Hair cells are the sensory receptors of the auditory system in humans and other vertebrates. These cells have bundles of finger-like organelles called stereocilia that detect mechanical stimuli, specifically the vibrations we perceive as sound. Pou-iv is required for the development of hair cells in mammals; we know this because mice with pou-iv knocked out are deaf.

The tentacles of the starlet sea anemone include comparable mechanosensory hair cells that detect movement. However, nothing was known about the pou-iv gene in anemones and what, if any, role it performed in sensory development.

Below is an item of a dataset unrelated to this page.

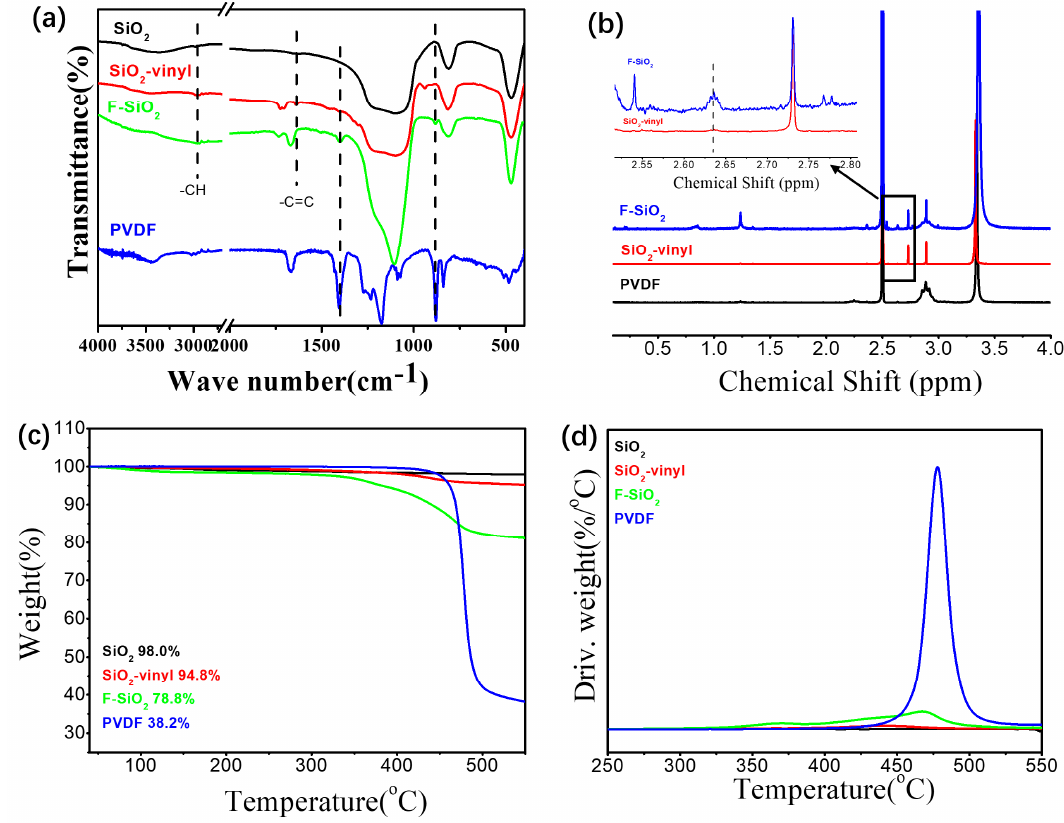
Figure 3. FT-IR ( a ), 1 H-NMR ( b ), TGA ( c ), and DTG ( d ) curves of the SiO 2 , SiO 2 -vinyl, F-SiO 2 , and polyvinylidene fluoride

A team of researchers led by University of Arkansas biologist Ethan Ozment wanted to figure out what the gene was doing. The best way to do this is to use the CRISPR-Cas9 gene-editing tool to disable the gene and then observe what happens. So that's what the group did.

They injected a Cas9 protein cocktail into fertilized starlet sea anemone eggs to remove the pou-iv gene and then studied the developing embryos as well as the grown, mutated anemones.

"This study is exciting because it not only opens a new field of research into how mechanosensation develops and functions in a sea anemone... but it also tells us that the building blocks of our sense of hearing have ancient evolutionary roots dating back hundreds of millions of years into the Precambrian," said Nagayasu Nakanishi, a biologist at the University of Arkansas.

The mutant anemones had aberrant tentacular hair cell growth and no sensitivity to touch as compared to wild-type control anemones. The anemones were unable to feel mechanical stimuli via their hair cells without pou-iv.

Furthermore, knocking down pou-iv in anemones greatly inhibited a gene that is extremely similar to the one that produces polycystin invertebrates, which is necessary for fluid flow sensing in kidneys. Although sea anemones do not have kidneys, the capacity to detect fluid movement might be beneficial to marine species.

"How early the significance of pou-iv in mechanoreceptor differentiation originated in animal evolution is uncertain," the researchers stated in their report, "and requires comparative data from placozoans and sponges, which are lacking."

The findings suggest that pou-iv played a role in the development of mechanosensory cells in the common ancestor of Cnidaria and Bilateria, according the researchers. To trace the gene back even further, data from other phyla with earlier divergence points will be needed.